### [Exercise aim]
Report how many lines in the records carry the string "possono", and give no further text.

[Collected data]
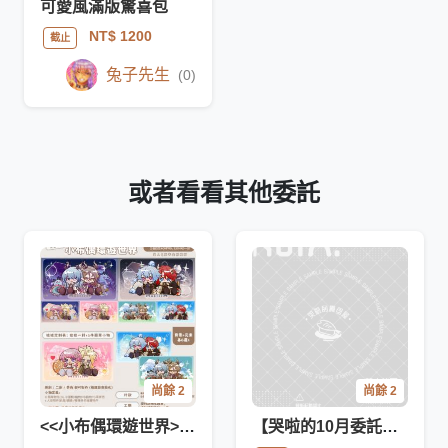
可愛風滿版驚喜包
NT$ 1200
截止
兔子先生
(0)
或者看看其他委託
尚餘 2
尚餘 2
<<小布偶環遊世界>>Q版雙人半模版
【哭啦的10月委託】立繪+Q版(限女性角色)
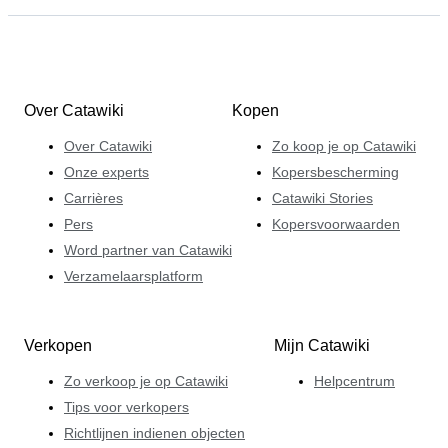
Over Catawiki
Kopen
Over Catawiki
Zo koop je op Catawiki
Onze experts
Kopersbescherming
Carrières
Catawiki Stories
Pers
Kopersvoorwaarden
Word partner van Catawiki
Verzamelaarsplatform
Verkopen
Mijn Catawiki
Zo verkoop je op Catawiki
Helpcentrum
Tips voor verkopers
Richtlijnen indienen objecten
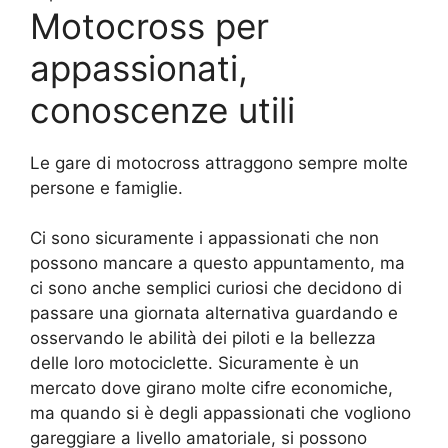
Motocross per
appassionati,
conoscenze utili
Le gare di motocross attraggono sempre molte
persone e famiglie.
Ci sono sicuramente i appassionati che non
possono mancare a questo appuntamento, ma
ci sono anche semplici curiosi che decidono di
passare una giornata alternativa guardando e
osservando le abilità dei piloti e la bellezza
delle loro motociclette. Sicuramente è un
mercato dove girano molte cifre economiche,
ma quando si è degli appassionati che vogliono
gareggiare a livello amatoriale, si possono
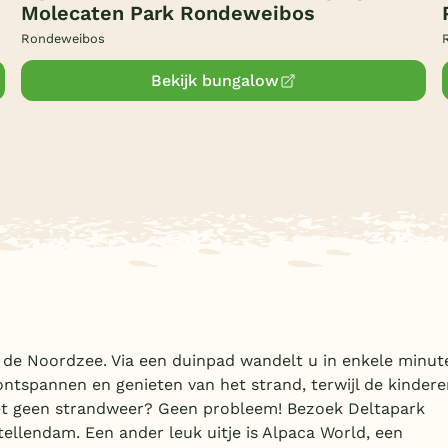
Molecaten Park Rondeweibos
Rondeweibos
Bekijk bungalow
de Noordzee. Via een duinpad wandelt u in enkele minut
 ontspannen en genieten van het strand, terwijl de kinder
et geen strandweer? Geen probleem! Bezoek Deltapark
tellendam. Een ander leuk uitje is Alpaca World, een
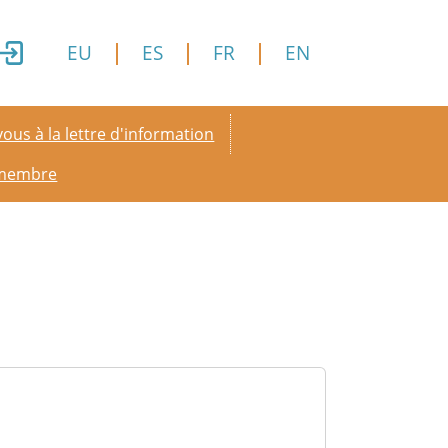
EU
ES
FR
EN
y menu
ous à la lettre d'information
 membre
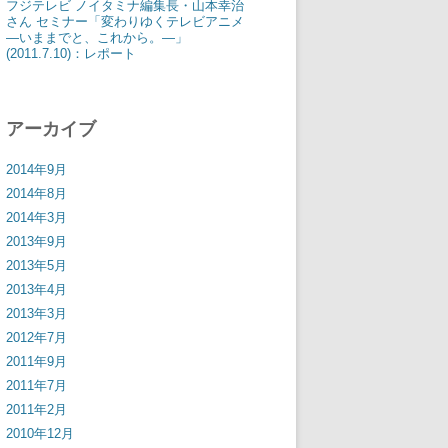
フジテレビ ノイタミナ編集長・山本幸治
さん セミナー「変わりゆくテレビアニメ
―いままでと、これから。―」
(2011.7.10)：レポート
アーカイブ
2014年9月
2014年8月
2014年3月
2013年9月
2013年5月
2013年4月
2013年3月
2012年7月
2011年9月
2011年7月
2011年2月
2010年12月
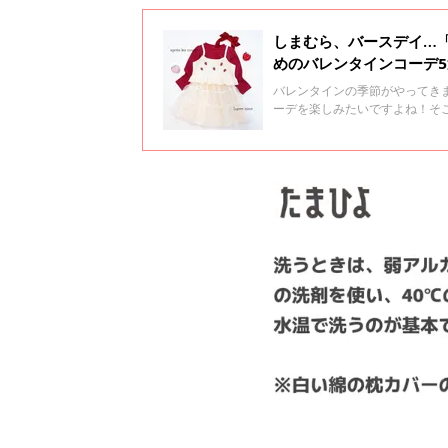
しまむら、バースデイ…
めのバレンタインコーデ5
バレンタインの季節がやってき
ーデを楽しみたいですよね！そ
♪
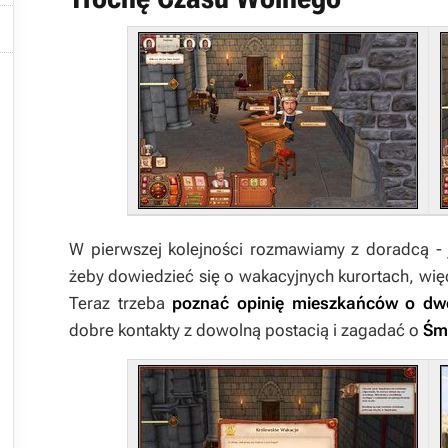


W pierwszej kolejności rozmawiamy z doradcą -
żeby dowiedzieć się o wakacyjnych kurortach, więc
Teraz trzeba
poznać opinię mieszkańców o dw
dobre kontakty z dowolną postacią i zagadać o
Śm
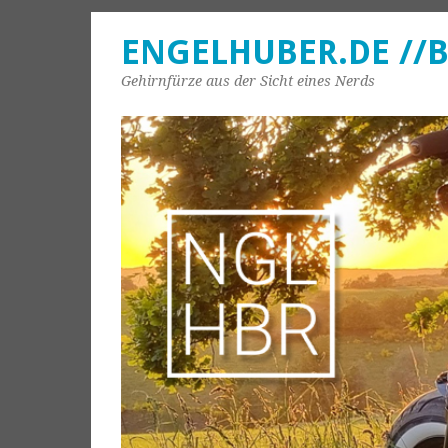
ENGELHUBER.DE //
Gehirnfürze aus der Sicht eines Nerds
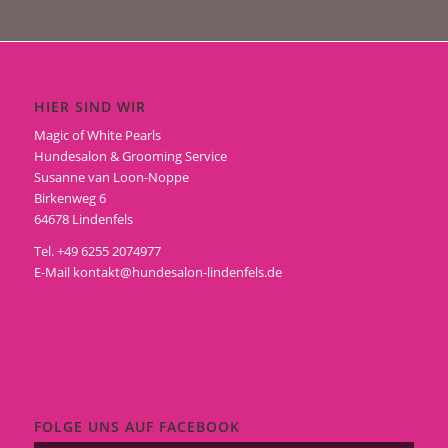
HIER SIND WIR
Magic of White Pearls
Hundesalon & Grooming Service
Susanne van Loon-Noppe
Birkenweg 6
64678 Lindenfels
Tel. +49 6255 2074977
E-Mail
kontakt@hundesalon-lindenfels.de
FOLGE UNS AUF FACEBOOK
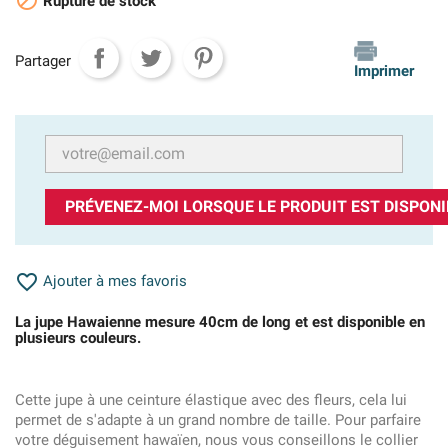

Rupture de stock
Partager
Imprimer
PRÉVENEZ-MOI LORSQUE LE PRODUIT EST DISPONI

Ajouter à mes favoris
La jupe Hawaienne mesure 40cm de long et est disponible en
plusieurs couleurs.
Cette jupe à une ceinture élastique avec des fleurs, cela lui
permet de s'adapte à un grand nombre de taille. Pour parfaire
votre déguisement hawaïen, nous vous conseillons le collier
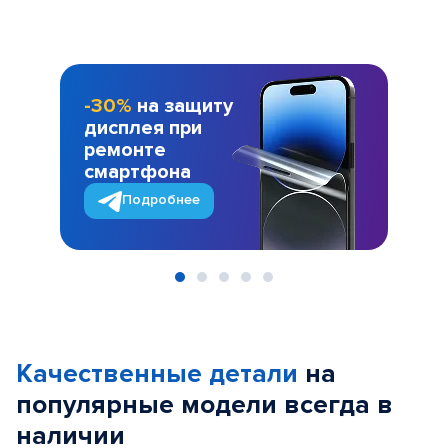
-30%
на защиту
дисплея при
ремонте
смартфона
Подробнее
Item
1
of
Качественные детали
на
5
популярные
модели
всегда в
наличии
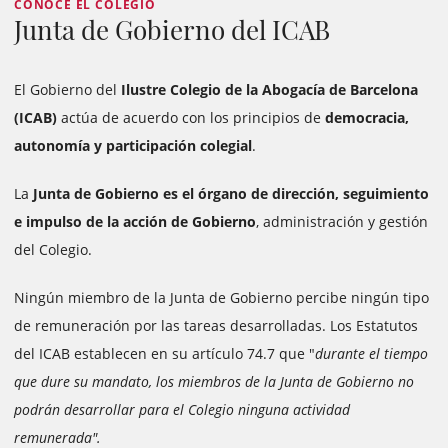
CONOCE EL COLEGIO
Junta de Gobierno del ICAB
El Gobierno del
Ilustre Colegio de la Abogacía de Barcelona
(ICAB)
actúa de acuerdo con los principios de
democracia,
autonomía y participación colegial
.
La
Junta de Gobierno es el órgano de dirección, seguimiento
e impulso de la acción de Gobierno
, administración y gestión
del Colegio.
Ningún miembro de la Junta de Gobierno percibe ningún tipo
de remuneración por las tareas desarrolladas. Los Estatutos
del ICAB establecen en su artículo 74.7 que "
durante el tiempo
que dure su mandato, los miembros de la Junta de Gobierno no
podrán desarrollar para el Colegio ninguna actividad
remunerada".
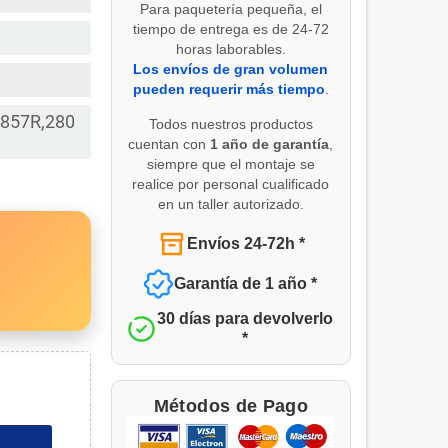
Para paquetería pequeña, el
tiempo de entrega es de 24-72
horas laborables.
Los envíos de gran volumen
pueden requerir más tiempo
.
857R,280
Todos nuestros productos
cuentan con
1 año de garantía
,
siempre que el montaje se
realice por personal cualificado
en un taller autorizado.
Envíos 24-72h *
Garantía de 1 año *
30 días para devolverlo
*
Métodos de Pago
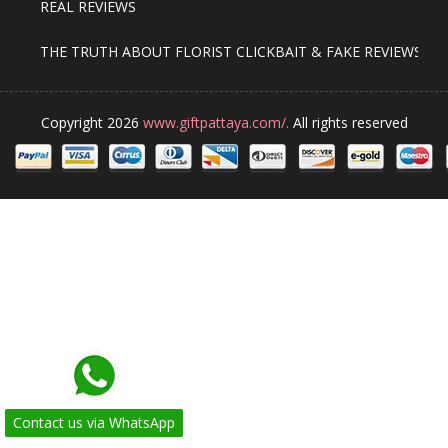
REAL REVIEWS
THE TRUTH ABOUT FLORIST CLICKBAIT & FAKE REVIEWS
Copyright 2026
www.giftpattaya.com/.
All rights reserved
Contact us via WhatsApp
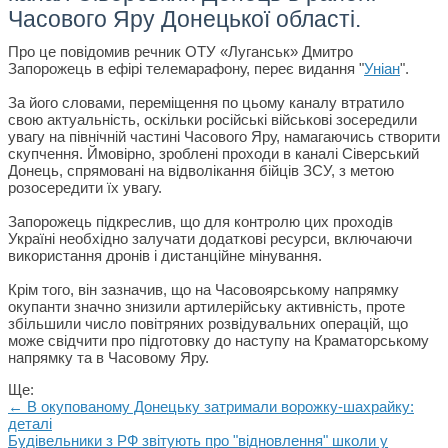
Часового Яру Донецької області.
Про це повідомив речник ОТУ «Луганськ» Дмитро
Запорожець в ефірі телемарафону, переє видання "
Уніан
".
За його словами, переміщення по цьому каналу втратило
свою актуальність, оскільки російські військові зосередили
увагу на північній частині Часового Яру, намагаючись створити
скупчення. Ймовірно, зроблені проходи в каналі Сіверський
Донець, спрямовані на відволікання бійців ЗСУ, з метою
розосередити їх увагу.
Запорожець підкреслив, що для контролю цих проходів
Україні необхідно залучати додаткові ресурси, включаючи
використання дронів і дистанційне мінування.
Крім того, він зазначив, що на Часовоярському напрямку
окупанти значно знизили артилерійську активність, проте
збільшили число повітряних розвідувальних операцій, що
може свідчити про підготовку до наступу на Краматорському
напрямку та в Часовому Яру.
Ще:
← В окупованому Донецьку затримали ворожку-шахрайку:
деталі
Будівельники з РФ звітують про "відновлення" школи у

### [Solution below]
2